Not long ago, the gay rights movement was a small group of people struggling to follow their dispositions within a larger heterosexual culture. Gays and lesbians were underdogs, vastly outnumbered and loosely organized, sometimes subject to discrimination and abuse. Their story was tragic, their suffering dramatized by AIDS and Rock Hudson, Brokeback Mountain and Matthew Shepard.
Today’s movement, however, looks nothing like that band of persecuted outcasts. The LGBT rights agenda—note the addition of “T”—has become a powerful, aggressive force in American society. Its advocates stand at the top of media, academia, the professions, and, most important, Big Business and Big Philanthropy. Consider the following case.
Jon Stryker is the grandson of Homer Stryker, an orthopedic surgeon who founded the Stryker Corporation. Based in Kalamazoo, Michigan, the Stryker Corporation sold $13.6 billion in surgical supplies and software in 2018. Jon, heir to the fortune, is gay. In 2000 he created the Arcus Foundation, a nonprofit serving the LGBT community, because of his own experience coming out as homosexual. Arcus has given more than $58.4 million to programs and organizations doing LGBT-related work between 2007 and 2010 alone, making it one of the largest LGBT funders in the world. Stryker gave more than $30 million to Arcus himself in that three-year period, through his stock in Stryker Medical Corporation….

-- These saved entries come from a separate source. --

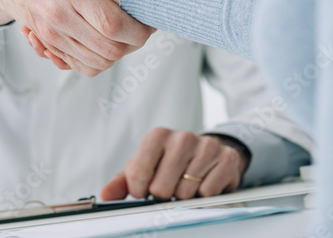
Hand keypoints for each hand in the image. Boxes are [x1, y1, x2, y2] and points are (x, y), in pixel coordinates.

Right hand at [0, 0, 152, 76]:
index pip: (112, 22)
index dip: (135, 29)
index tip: (148, 23)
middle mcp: (60, 14)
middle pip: (108, 48)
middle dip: (132, 45)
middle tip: (142, 32)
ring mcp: (53, 32)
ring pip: (98, 61)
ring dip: (118, 54)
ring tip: (128, 37)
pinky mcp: (50, 44)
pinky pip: (83, 66)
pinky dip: (100, 61)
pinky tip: (107, 45)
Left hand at [101, 128, 248, 201]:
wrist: (210, 151)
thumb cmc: (171, 161)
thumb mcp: (144, 167)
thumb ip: (122, 181)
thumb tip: (106, 196)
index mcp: (157, 136)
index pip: (137, 175)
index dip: (140, 191)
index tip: (145, 190)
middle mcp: (182, 137)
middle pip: (161, 188)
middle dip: (164, 195)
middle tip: (170, 186)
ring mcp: (206, 147)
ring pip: (185, 193)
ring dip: (185, 196)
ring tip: (187, 183)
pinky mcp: (226, 159)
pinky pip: (208, 193)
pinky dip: (204, 196)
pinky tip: (204, 183)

Pat Stryker, another sister to Jon, has worked closely with gay male Tim Gill. Gill operates one of the largest LGBT nonprofits in America and has been close to the Stryker family since Jon created Arcus. In 1999, Tim Gill sold his stakes to Quark, his computer software company, and went to work running the Gill Foundation in Colorado. Working closely with Pat Stryker and two other wealthy philanthropists, who together became known as the four horsemen due to their ruthless political strategies, they set out to change Colorado, a red state, to blue. They proceeded to pour half a billion dollars into small groups advocating LGBT agendas. Gill noted in his opening introduction for Jon Stryker at the 2015 GLSEN Respect Awards that, since knowing each other, he and Jon have “plotted, schemed, hiked and skied together,” while also “punishing the wicked and rewarding the good.”